→ **EXTRACT**
Segment Open

The tram rattles over yet another bumpy street in the charming city of Fremantle, on Australia's west coast, as the driver continues her fast-paced narrative. Convicts imported in the 1850s. The port town as the site of a secret submarine base in World War II. The 1987 America's Cup, with Fremantle as the proud host city.
Then the tram bumps down a narrow street lined with imposing warehouse-like brick buildings. The driver points out an arch emblazoned with the words "Notre Dame Australia" and cranks up her spiel again. "That," she says confidently, "is a branch of a university by the same name in the U.S."
Too bad. The driver just failed her local history exam. While there are plenty of ties between what the Aussies refer to as Notre Dame Indiana and their very own Notre Dame, the Australian school is not a branch of the other.
Still, the tram driver's mistake is a common one. "They don't understand the concept of a private, Catholic university here," says Margaret Haydon, director of marketing and communications at Notre Dame Australia, referring to the typical Australian view of the young university whose doors opened a mere half decade ago.
Australians are not merely unfamiliar with the idea -- they are downright suspicious of it. And the suspicion is understandable. In a country where university education has always been government subsidized, the notion of students paying full freight for higher education can be both unwelcome and unappealing.
"Australia has no tradition of church-related or of private higher education," says Peter Tannock, vice-chancellor (read: president) of NDA. In fact, Australia's very first private university, Bond, didn't appear until 1987. Before then, all of Australia's universities were government-supported and students paid for a portion of their education only after graduating and earning a certain salary.
Trouble hit, as it often does, in the form of decreasing governmental revenues. "A funny thing happened in Australia," says Notre Dame Law School Dean David Link, who was on loan to NDA as its first president from 1990 to January 1993. "When money got scarce in Oz and less and less was available for education, the government started to cut into curricula control."
Link shudders when he relates how he once heard a member of the Australian Federal Ministry suggest that universities "should do away with things -- things like history and philosophy -- because they're not cost-effective."
Things aren't that bleak these days, and government funding of higher education is now on an upswing. Still, a few of Australia's public universities have initiated something Notre Dame Indiana is quite familiar with -- private fund-raising. Sydney University, Australia's oldest, hired a consultant from the States three years ago to launch its fund-raising efforts. "In terms of services, I think we have become rather too dependent on the government drip," Dame Leonie Kramer, chancellor of Sydney University, told The Daily Telegraph Mirror.

Segment Closed

→ **QUESTIONS TO ANSWER**
- A) Answer these questions using the article on Notre Dame Australia, one answer per line, marked (i), (ii), (iii):
(i) In what year did Bond, Australia's first private university, appear?
(ii) What position does Margaret Haydon hold at Notre Dame Australia?
(iii) Which university hired a consultant from the States three years ago to launch its fund-raising efforts?
- B) Please decide whether each statement below agrees with the article on Notre Dame Australia, answering yes or no and quoting the words that decide it:
(i) Notre Dame Australia is a branch of the university of the same name in the U.S.
(ii) David Link served as the first president of Notre Dame Australia.
(iii) Government funding of higher education in Australia is currently declining.
- C) Extend the article on Notre Dame Australia with a further paragraph that picks up after its final sentence.

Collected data
Segment Open

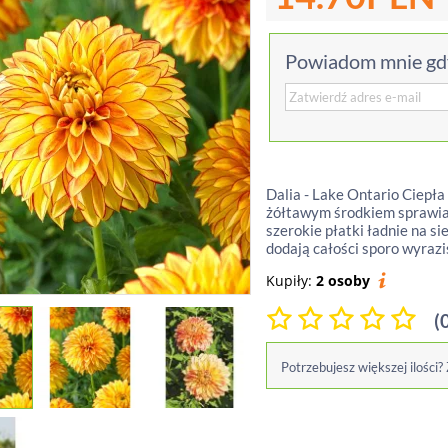
Powiadom mnie gdy
Dalia - Lake Ontario Ciepł
żółtawym środkiem sprawia, ż
szerokie płatki ładnie na s
dodają całości sporo wyrazist
Kupiły:
2 osoby
(
Potrzebujesz większej ilości?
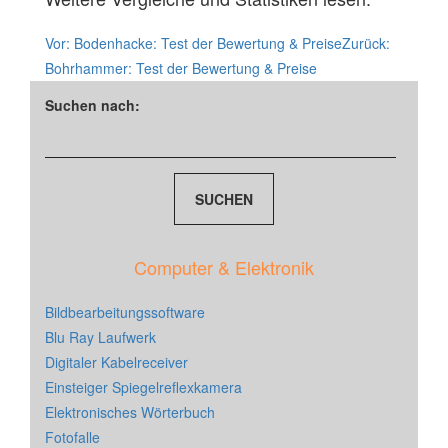
Vor:
Bodenhacke: Test der Bewertung & Preise
Zurück:
Bohrhammer: Test der Bewertung & Preise
Suchen nach:
Computer & Elektronik
Bildbearbeitungssoftware
Blu Ray Laufwerk
Digitaler Kabelreceiver
Einsteiger Spiegelreflexkamera
Elektronisches Wörterbuch
Fotofalle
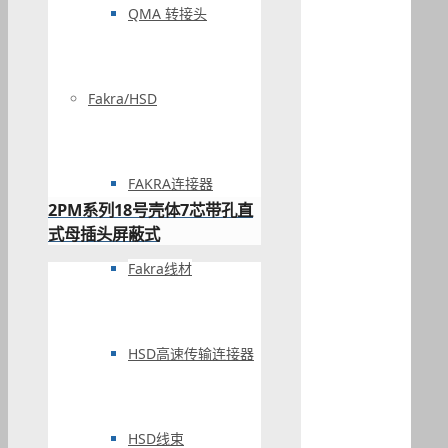
QMA 转接头
Fakra/HSD
FAKRA连接器
2PM系列18号壳体7芯带孔直
式母插头屏蔽式
Fakra线材
HSD高速传输连接器
HSD线束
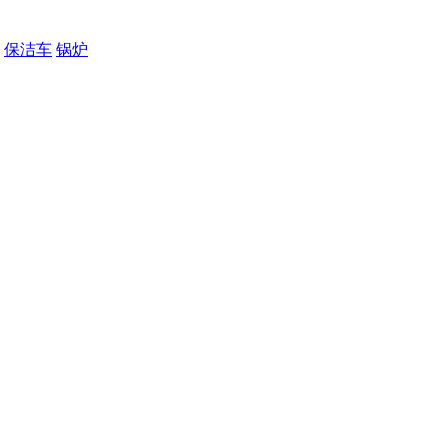
保洁车
锅炉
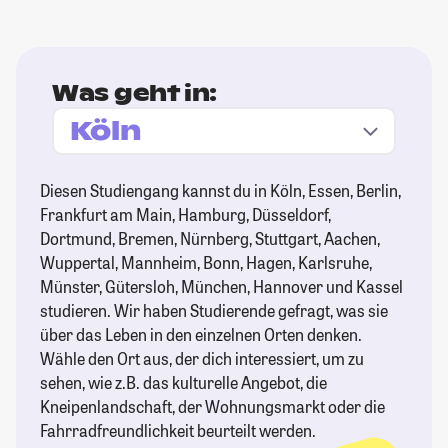
Was geht in:
Diesen Studiengang kannst du in Köln, Essen, Berlin,
Frankfurt am Main, Hamburg, Düsseldorf,
Dortmund, Bremen, Nürnberg, Stuttgart, Aachen,
Wuppertal, Mannheim, Bonn, Hagen, Karlsruhe,
Münster, Gütersloh, München, Hannover und Kassel
studieren. Wir haben Studierende gefragt, was sie
über das Leben in den einzelnen Orten denken.
Wähle den Ort aus, der dich interessiert, um zu
sehen, wie z.B. das kulturelle Angebot, die
Kneipenlandschaft, der Wohnungsmarkt oder die
Fahrradfreundlichkeit beurteilt werden.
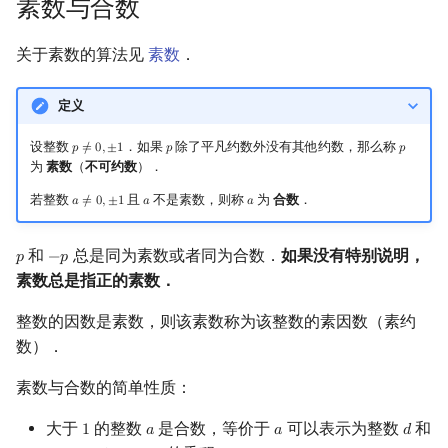
素数与合数
关于素数的算法见
素数
．
定义
设整数
．如果
除了平凡约数外没有其他约数，那么称
𝑝
≠
0
,
±
1
𝑝
𝑝
p
≠
0
,
±
1
p
p
为
素数
（
不可约数
）．
若整数
且
不是素数，则称
为
合数
．
𝑎
≠
0
,
±
1
𝑎
𝑎
a
≠
0
,
±
1
a
a
和
总是同为素数或者同为合数．
如果没有特别说明，
𝑝
−
𝑝
p
−
p
素数总是指正的素数．
整数的因数是素数，则该素数称为该整数的素因数（素约
数）．
素数与合数的简单性质：
大于
的整数
是合数，等价于
可以表示为整数
和
1
𝑎
𝑎
𝑑
1
a
a
d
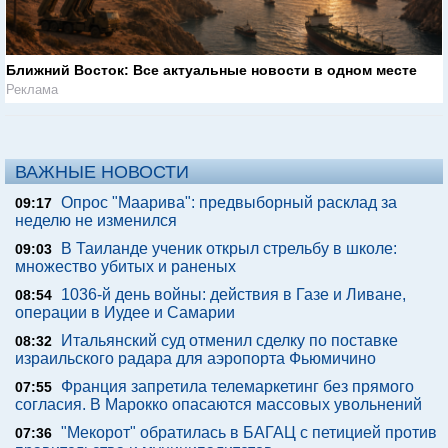
Ближний Восток: Все актуальные новости в одном месте
Реклама
ВАЖНЫЕ НОВОСТИ
Опрос "Mаарива": предвыборный расклад за
09:17
неделю не изменился
В Таиланде ученик открыл стрельбу в школе:
09:03
множество убитых и раненых
1036-й день войны: действия в Газе и Ливане,
08:54
операции в Иудее и Самарии
Итальянский суд отменил сделку по поставке
08:32
израильского радара для аэропорта Фьюмичино
Франция запретила телемаркетинг без прямого
07:55
согласия. В Марокко опасаются массовых увольнений
"Мекорот" обратилась в БАГАЦ с петицией против
07:36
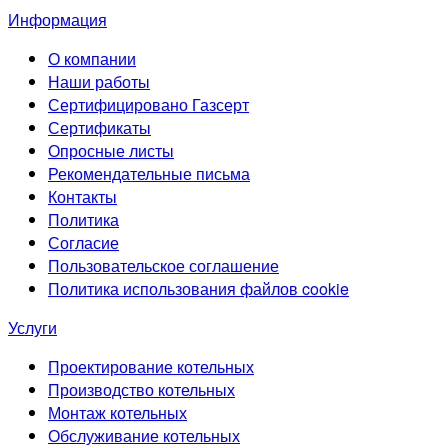
Информация
О компании
Наши работы
Сертифицировано Газсерт
Сертификаты
Опросные листы
Рекомендательные письма
Контакты
Политика
Согласие
Пользовательское соглашение
Политика использования файлов cookie
Услуги
Проектирование котельных
Производство котельных
Монтаж котельных
Обслуживание котельных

Segment Closed

→ **TASK-BY-TASK ANSWERS**
- A)
(i) 1987
(ii) Director of marketing and communications
(iii) Sydney University

- B)
(i) No: "the Australian school is not a branch of the other."
(ii) Yes: "who was on loan to NDA as its first president from 1990 to January 1993"
(iii) No: "government funding of higher education is now on an upswing."

- C)
For Notre Dame Australia, which began offering classes in 1992, the state of the "government drip" is not a serious problem. Although the university receives some funding for research projects, the bulk of NDA's income is derived from tuition, endowment income and private support.
NDA's fee structure would make parents of private university students in the United States envious. Half the $5,200 (about $3,950 current U.S. dollars) yearly tuition fee charged to full-time Australian students may be deferred, interest free, until the student graduates. For overseas students, the yearly tuition charge is $9,500 Australian.
Lay and CatholicIt's called The Cosmography of Ptolemy and it's on display in the Notre Dame Australia library. The rare volumes were a gift from the Vatican library -- a friendly, if esoteric, gesture. The Vatican library also sent along a translation . . . in German. The folks at NDA have a sneaking suspicion someone in Rome thought the new university was in Austria.
Established by an Act of Parliament in 1990, NDA is proudly and assertively Catholic. Says Provost Helen Lombard, "This belongs to the church. It's not archdiocesan; it's not a religious order. It was a lay initiative."
A stroll around the administrative offices of NDA makes one result of that initiative obvious: The offices are filled with women. A woman as provost. A woman as registrar. A woman as bursar. A woman as head librarian. A woman as marketing director. Some are sisters; some aren't.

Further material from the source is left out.